The last year has taught Apple Inc. (NASDAQ:AAPL) CEO Tim Cook some hard lessons, but based on the company’s latest quarterly report he seems to have learned them, and is setting the company on a course for the next round of competition this Christmas.
Cook’s people deftly managed expectations for the quarter down to a level they could beat, then beat it decisively. This masked the fact that the company only matched last year’s $35 billion in sales and that earnings actually fell $2 billion, from $9 billion to $7 billion.
The key point about the release was the unexpected strength of the iPhone line. Sales for iPhone were up 20%, to 26 million, while sales for the iPad were down in big competition from Samsung Phablets and Amazon.com, Inc. (NASDAQ:AMZN) Kindles.
The next step
Since it became clear iOS will not dominate Android as was once hoped, Cook has turned Apple from a growth story into a value story.
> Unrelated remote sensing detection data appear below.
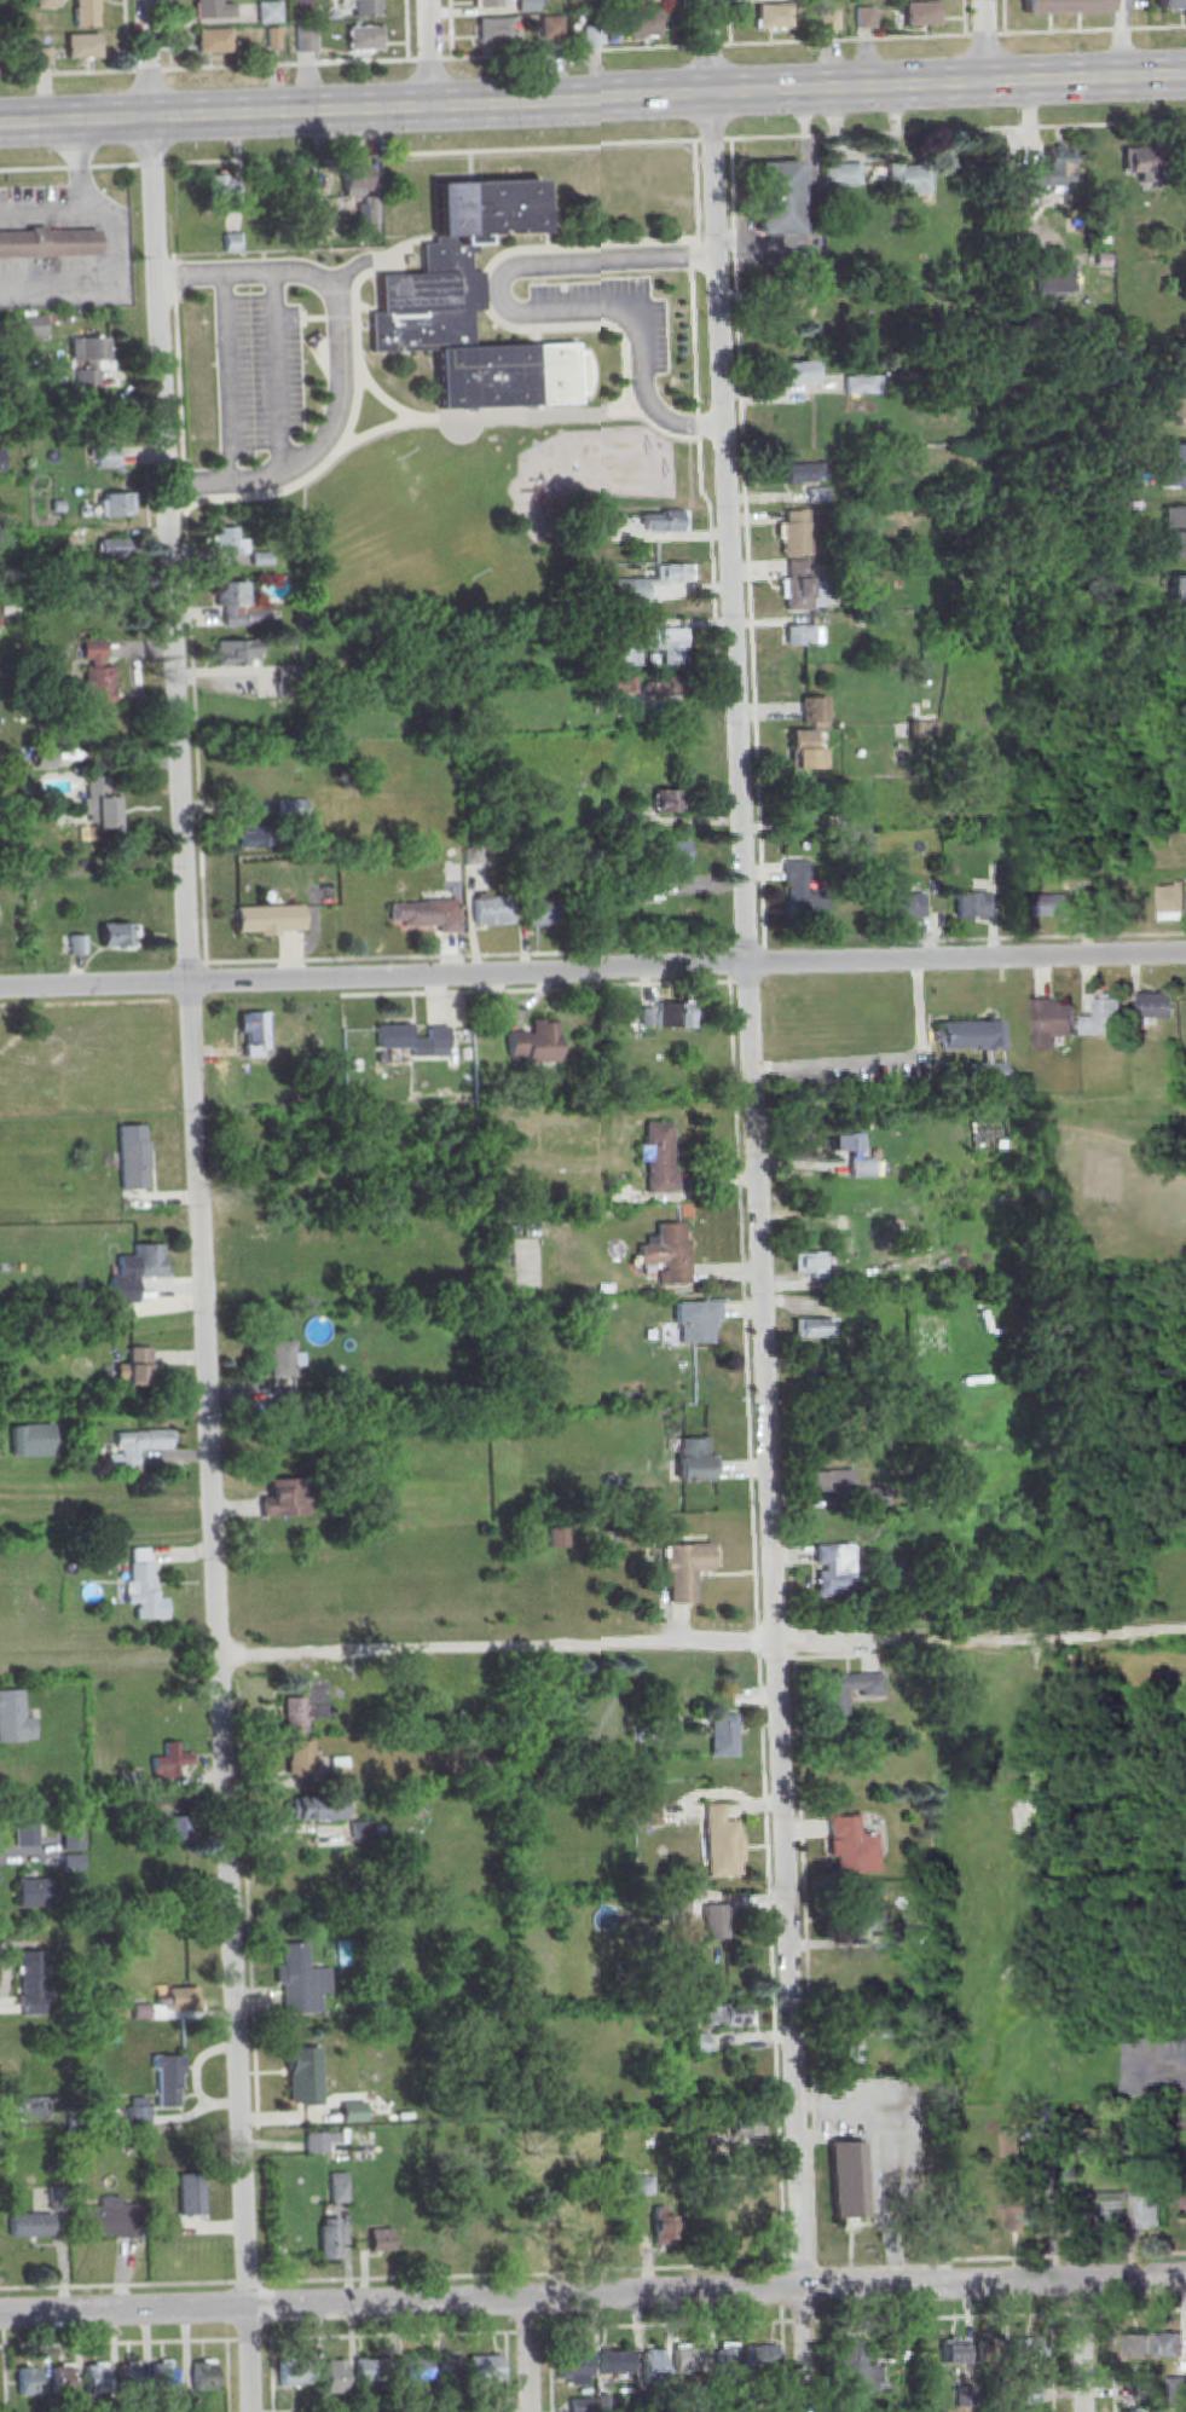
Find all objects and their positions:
building: (646, 1)
building: (47, 2)
building: (488, 3)
building: (1172, 4)
building: (526, 5)
building: (366, 7)
building: (1065, 7)
building: (214, 8)
building: (269, 11)
building: (85, 12)
building: (921, 14)
building: (774, 17)
road: (1005, 17)
road: (965, 18)
building: (865, 19)
building: (829, 21)
road: (730, 22)
road: (687, 23)
building: (550, 25)
building: (644, 25)
road: (451, 28)
building: (493, 28)
road: (406, 29)
road: (169, 33)
road: (126, 34)
building: (591, 35)
building: (274, 36)
building: (363, 37)
building: (213, 38)
road: (1124, 39)
road: (984, 42)
building: (83, 44)
road: (592, 51)
building: (44, 53)
road: (429, 53)
road: (146, 58)
road: (593, 100)
road: (710, 139)
road: (117, 164)
building: (1143, 164)
building: (1050, 171)
building: (843, 176)
building: (354, 177)
building: (909, 179)
building: (224, 185)
building: (779, 198)
road: (810, 210)
building: (232, 241)
building: (48, 242)
road: (110, 242)
road: (361, 262)
building: (1054, 279)
building: (472, 304)
road: (538, 306)
building: (792, 308)
road: (328, 315)
road: (302, 317)
building: (33, 324)
road: (613, 328)
road: (336, 358)
building: (88, 359)
road: (276, 370)
building: (797, 374)
road: (226, 377)
building: (864, 386)
road: (381, 394)
building: (1177, 406)
road: (700, 431)
road: (343, 438)
building: (107, 456)
building: (1, 459)
building: (1175, 467)
building: (806, 474)
building: (817, 496)
building: (115, 503)
building: (664, 523)
building: (597, 527)
building: (1175, 532)
building: (795, 535)
building: (228, 540)
building: (113, 546)
road: (749, 553)
building: (649, 585)
building: (800, 588)
building: (1178, 591)
building: (230, 593)
road: (190, 606)
building: (804, 636)
building: (668, 645)
building: (235, 652)
building: (624, 660)
building: (97, 678)
building: (664, 688)
building: (809, 734)
building: (668, 803)
building: (102, 806)
building: (251, 835)
building: (677, 859)
building: (802, 897)
building: (1065, 900)
building: (973, 906)
building: (907, 907)
building: (491, 908)
building: (542, 910)
building: (1172, 911)
building: (427, 913)
building: (268, 918)
building: (118, 933)
building: (77, 943)
road: (427, 955)
road: (592, 969)
road: (545, 988)
road: (177, 998)
road: (83, 1001)
building: (1156, 1007)
building: (670, 1017)
building: (1106, 1019)
building: (1054, 1024)
building: (253, 1033)
building: (971, 1036)
building: (411, 1039)
building: (533, 1041)
road: (885, 1063)
building: (846, 1144)
building: (131, 1155)
building: (658, 1159)
building: (860, 1169)
road: (717, 1180)
road: (758, 1205)
building: (667, 1254)
road: (198, 1264)
building: (809, 1265)
building: (252, 1269)
building: (134, 1271)
building: (697, 1322)
building: (814, 1329)
building: (283, 1358)
building: (134, 1367)
building: (31, 1439)
building: (138, 1446)
building: (696, 1462)
building: (831, 1482)
building: (285, 1497)
building: (874, 1498)
building: (557, 1535)
building: (836, 1571)
building: (687, 1572)
building: (142, 1587)
road: (758, 1628)
road: (701, 1645)
building: (834, 1695)
building: (308, 1705)
building: (14, 1717)
building: (725, 1739)
building: (300, 1757)
building: (170, 1761)
building: (338, 1770)
building: (316, 1807)
building: (650, 1817)
building: (26, 1822)
building: (168, 1826)
building: (360, 1829)
building: (72, 1839)
building: (722, 1845)
building: (852, 1847)
building: (33, 1891)
building: (679, 1907)
building: (863, 1914)
building: (716, 1924)
building: (300, 1980)
building: (31, 1982)
building: (175, 1998)
building: (727, 2017)
building: (888, 2033)
building: (701, 2045)
building: (848, 2055)
road: (1168, 2061)
parking lot: (1153, 2068)
building: (167, 2073)
building: (302, 2075)
building: (32, 2105)
building: (351, 2110)
building: (137, 2111)
building: (746, 2129)
building: (319, 2140)
building: (1012, 2146)
building: (848, 2182)
building: (338, 2186)
building: (640, 2187)
building: (190, 2194)
building: (1151, 2211)
building: (1021, 2218)
building: (110, 2220)
building: (30, 2225)
building: (663, 2229)
building: (455, 2232)
building: (326, 2237)
building: (380, 2238)
road: (990, 2260)
road: (400, 2275)
road: (548, 2284)
road: (592, 2295)
road: (751, 2323)
road: (218, 2339)
road: (29, 2344)
road: (2, 2345)
road: (1081, 2347)
building: (1171, 2348)
building: (1138, 2349)
road: (826, 2350)
building: (1031, 2350)
road: (783, 2351)
road: (548, 2354)
road: (525, 2355)
building: (953, 2356)
building: (761, 2357)
building: (726, 2360)
building: (691, 2361)
building: (449, 2363)
building: (615, 2363)
road: (1053, 2363)
road: (1113, 2363)
building: (650, 2364)
building: (573, 2365)
building: (484, 2367)
building: (412, 2368)
building: (371, 2370)
road: (504, 2370)
building: (855, 2371)
building: (294, 2373)
road: (270, 2374)
road: (229, 2375)
building: (203, 2376)
building: (161, 2377)
building: (332, 2377)
building: (94, 2379)
building: (128, 2379)
building: (28, 2381)
building: (61, 2381)
building: (1179, 2390)
building: (1031, 2396)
Investors are only willing to pay 11 times its trailing earnings, but an active stock buyback program and a $3.05 dividend give them a yield of 2.78% and limit their downside risk considerably.
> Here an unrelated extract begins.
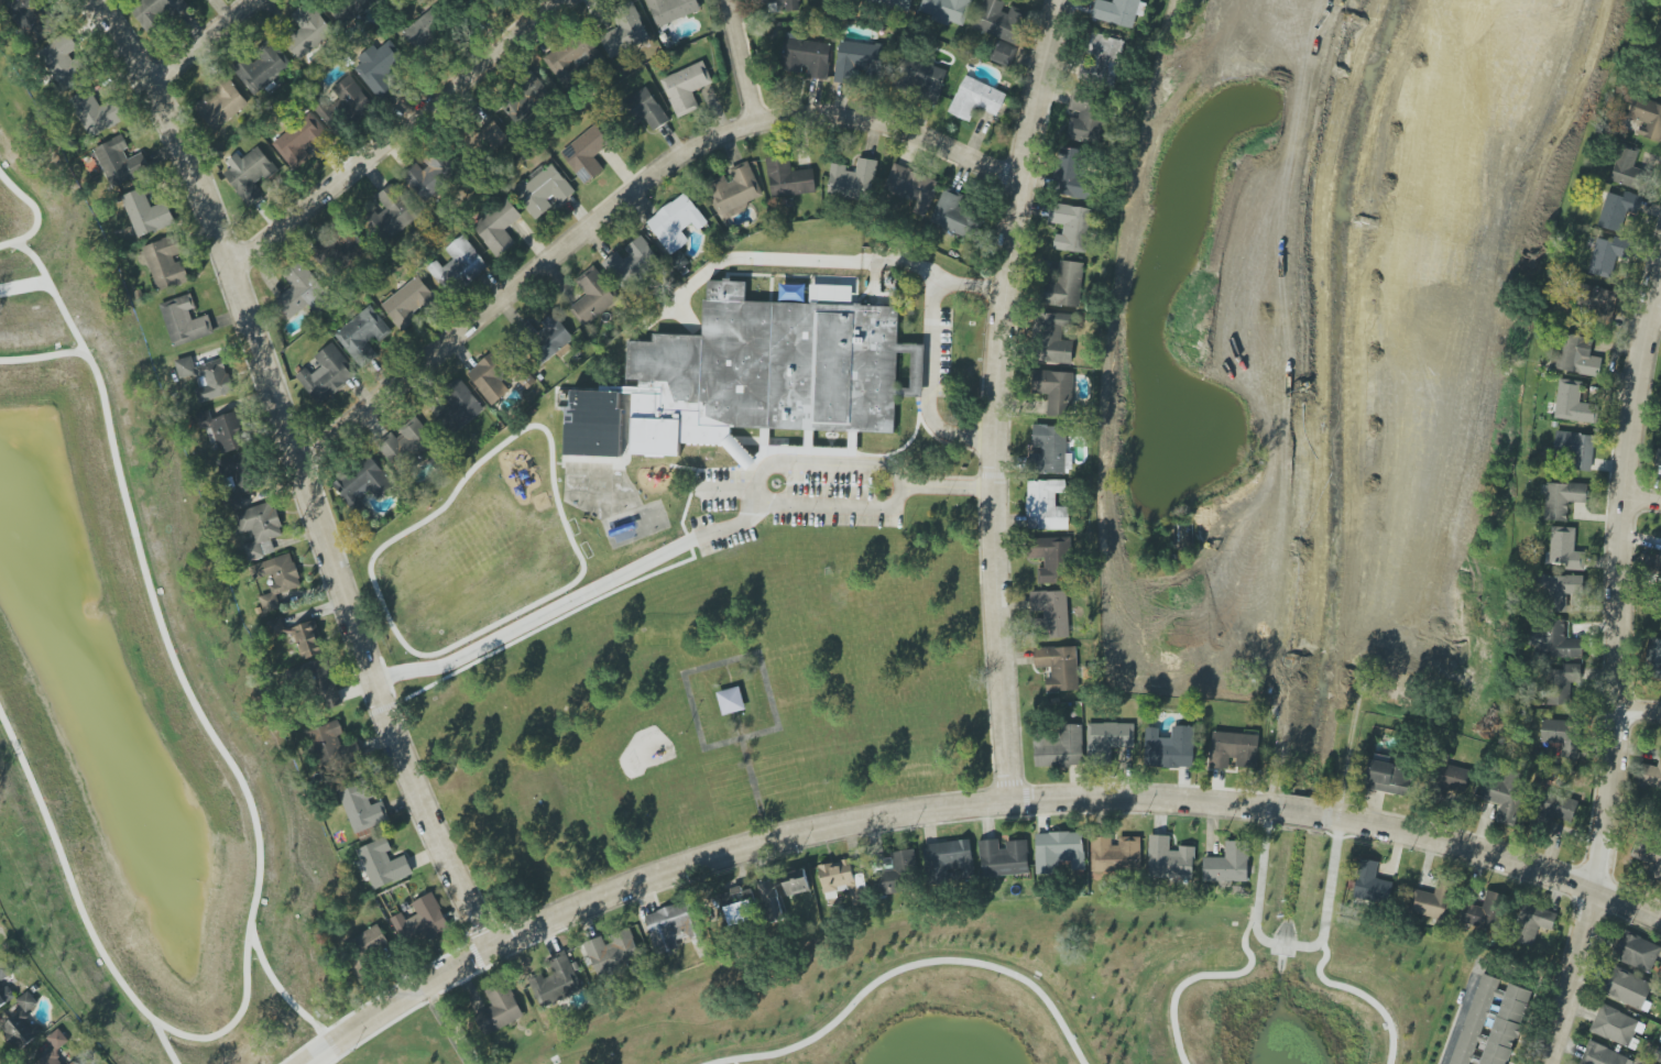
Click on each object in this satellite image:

As a result, the “beat” on earnings sent the stock soaring $20/share in early trading. Those who got in when the gloom was blackest are looking to be in good shape.
What investors really need to focus on is this fall’s product announcements. A cheaper iPhone, with less memory and a plastic case, is expected. So is something to compete directly with the Phablet, whose 7-inch screen is big enough for watching TV while small enough to fit in a pocket and be used as a phone. These are key advantages in Asia, where consumers can’t afford both a tablet and a phone, and where price matters.
Assuming these matters are dealt with – and Apple Inc. (NASDAQ:AAPL) under Cook has been a much more methodical, logical company in terms of its product roadmap and treatment of investors, the next question is whether the company is capable of creating a new product category. That’s speculative. But even a little hype from an announcement could lead Apple to $500, which would bring its Price/Earnings (P/E) multiple into line with its chief competitors.
Et tu, Microsoft?
Chief among these competitors is Microsoft Corporation (NASDAQ:MSFT), which over the last year has become a primary alternative investment.
After disappointing on its most recent quarter, Microsoft is selling at a P/E of 12.38, little removed from Apple Inc. (NASDAQ:AAPL)’s 10.95. To the layman, the numbers generated by the two companies seem out of skew, but Microsoft Corporation (NASDAQ:MSFT) has over 8 billion shares outstanding, Apple less than 1 billion, so a little long division should get you to value.
The two companies now have relatively similar debt loads, but it should be noted that Apple Inc. (NASDAQ:AAPL)’s debt pf $17 billion was taken out to fund its stock buyback, and it’s actually making money on that borrowing since it keeps the dividend rate high. Microsoft’s long-term debt total is $12.6 billion, but it is not managed in the same way or for the same purpose.
Both Apple and Microsoft Corporation (NASDAQ:MSFT) are huge generators of cash, but Apple generates more, even in its present condition, and Microsoft’s numbers are still paling. Apple Inc. (NASDAQ:AAPL) is 75% bigger on the top line, 40% bigger on the bottom line. The only advantage Microsoft has at the present time is that its margins are fatter, albeit marginally.
The main difference between the companies, from an investor’s perspective, is that Apple’s iOS is earlier in its life cycle than Microsoft Corporation (NASDAQ:MSFT)’s Windows. Apple is better at monetizing its iOS user base than any other vendor, while Microsoft’s cash cow is drying up, and there is nothing on the horizon that looks nearly as profitable.
Google, then?
Google Inc (NASDAQ:GOOG) looks like a better company right now than either Apple Inc. (NASDAQ:AAPL) or Microsoft Corporation (NASDAQ:MSFT), but that goodness comes at a price.
Investors are paying nearly 28 times earnings for Google shares, which are regularly flirting with all-time highs. That’s more than twice what is paid for earnings in either Microsoft or Apple Inc. (NASDAQ:AAPL).